[Collected data]
···

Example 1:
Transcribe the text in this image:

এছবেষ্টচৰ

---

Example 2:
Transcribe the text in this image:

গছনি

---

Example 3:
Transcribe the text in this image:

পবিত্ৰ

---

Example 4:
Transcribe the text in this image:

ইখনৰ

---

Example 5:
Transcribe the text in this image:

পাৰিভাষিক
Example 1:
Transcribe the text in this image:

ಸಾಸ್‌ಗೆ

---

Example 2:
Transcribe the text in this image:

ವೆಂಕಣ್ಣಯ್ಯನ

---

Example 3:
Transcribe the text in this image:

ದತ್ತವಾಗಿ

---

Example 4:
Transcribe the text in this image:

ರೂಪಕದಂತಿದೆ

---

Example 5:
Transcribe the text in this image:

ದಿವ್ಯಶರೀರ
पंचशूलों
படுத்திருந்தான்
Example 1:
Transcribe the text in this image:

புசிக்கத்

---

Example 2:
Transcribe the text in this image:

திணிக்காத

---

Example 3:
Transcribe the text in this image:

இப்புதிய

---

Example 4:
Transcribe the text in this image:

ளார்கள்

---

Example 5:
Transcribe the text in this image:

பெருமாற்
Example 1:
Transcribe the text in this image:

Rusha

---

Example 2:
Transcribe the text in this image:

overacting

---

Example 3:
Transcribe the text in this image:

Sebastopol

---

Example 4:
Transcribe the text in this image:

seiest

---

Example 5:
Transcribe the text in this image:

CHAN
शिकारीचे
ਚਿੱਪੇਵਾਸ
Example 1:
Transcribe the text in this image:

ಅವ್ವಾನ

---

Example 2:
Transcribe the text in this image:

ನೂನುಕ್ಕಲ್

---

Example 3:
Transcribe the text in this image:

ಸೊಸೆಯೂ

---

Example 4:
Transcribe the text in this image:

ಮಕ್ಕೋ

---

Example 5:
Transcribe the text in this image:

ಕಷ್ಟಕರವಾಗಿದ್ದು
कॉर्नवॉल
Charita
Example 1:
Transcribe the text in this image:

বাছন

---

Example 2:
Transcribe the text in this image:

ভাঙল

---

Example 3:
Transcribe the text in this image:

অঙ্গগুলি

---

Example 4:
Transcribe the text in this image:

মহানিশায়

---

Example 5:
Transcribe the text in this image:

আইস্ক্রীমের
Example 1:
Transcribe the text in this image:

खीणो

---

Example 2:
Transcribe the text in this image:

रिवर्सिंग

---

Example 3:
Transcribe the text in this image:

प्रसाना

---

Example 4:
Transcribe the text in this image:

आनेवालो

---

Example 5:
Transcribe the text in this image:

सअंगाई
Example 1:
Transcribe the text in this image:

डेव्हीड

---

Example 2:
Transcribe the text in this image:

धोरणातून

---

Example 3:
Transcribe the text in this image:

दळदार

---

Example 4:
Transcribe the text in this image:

···

Exercise objective: Output each record above exactly, omitting nothing.

Result below:
Example 1:
Transcribe the text in this image:

এছবেষ্টচৰ

---

Example 2:
Transcribe the text in this image:

গছনি

---

Example 3:
Transcribe the text in this image:

পবিত্ৰ

---

Example 4:
Transcribe the text in this image:

ইখনৰ

---

Example 5:
Transcribe the text in this image:

পাৰিভাষিক
Example 1:
Transcribe the text in this image:

ಸಾಸ್‌ಗೆ

---

Example 2:
Transcribe the text in this image:

ವೆಂಕಣ್ಣಯ್ಯನ

---

Example 3:
Transcribe the text in this image:

ದತ್ತವಾಗಿ

---

Example 4:
Transcribe the text in this image:

ರೂಪಕದಂತಿದೆ

---

Example 5:
Transcribe the text in this image:

ದಿವ್ಯಶರೀರ
पंचशूलों
படுத்திருந்தான்
Example 1:
Transcribe the text in this image:

புசிக்கத்

---

Example 2:
Transcribe the text in this image:

திணிக்காத

---

Example 3:
Transcribe the text in this image:

இப்புதிய

---

Example 4:
Transcribe the text in this image:

ளார்கள்

---

Example 5:
Transcribe the text in this image:

பெருமாற்
Example 1:
Transcribe the text in this image:

Rusha

---

Example 2:
Transcribe the text in this image:

overacting

---

Example 3:
Transcribe the text in this image:

Sebastopol

---

Example 4:
Transcribe the text in this image:

seiest

---

Example 5:
Transcribe the text in this image:

CHAN
शिकारीचे
ਚਿੱਪੇਵਾਸ
Example 1:
Transcribe the text in this image:

ಅವ್ವಾನ

---

Example 2:
Transcribe the text in this image:

ನೂನುಕ್ಕಲ್

---

Example 3:
Transcribe the text in this image:

ಸೊಸೆಯೂ

---

Example 4:
Transcribe the text in this image:

ಮಕ್ಕೋ

---

Example 5:
Transcribe the text in this image:

ಕಷ್ಟಕರವಾಗಿದ್ದು
कॉर्नवॉल
Charita
Example 1:
Transcribe the text in this image:

বাছন

---

Example 2:
Transcribe the text in this image:

ভাঙল

---

Example 3:
Transcribe the text in this image:

অঙ্গগুলি

---

Example 4:
Transcribe the text in this image:

মহানিশায়

---

Example 5:
Transcribe the text in this image:

আইস্ক্রীমের
Example 1:
Transcribe the text in this image:

खीणो

---

Example 2:
Transcribe the text in this image:

रिवर्सिंग

---

Example 3:
Transcribe the text in this image:

प्रसाना

---

Example 4:
Transcribe the text in this image:

आनेवालो

---

Example 5:
Transcribe the text in this image:

सअंगाई
Example 1:
Transcribe the text in this image:

डेव्हीड

---

Example 2:
Transcribe the text in this image:

धोरणातून

---

Example 3:
Transcribe the text in this image:

दळदार

---

Example 4:
Transcribe the text in this image:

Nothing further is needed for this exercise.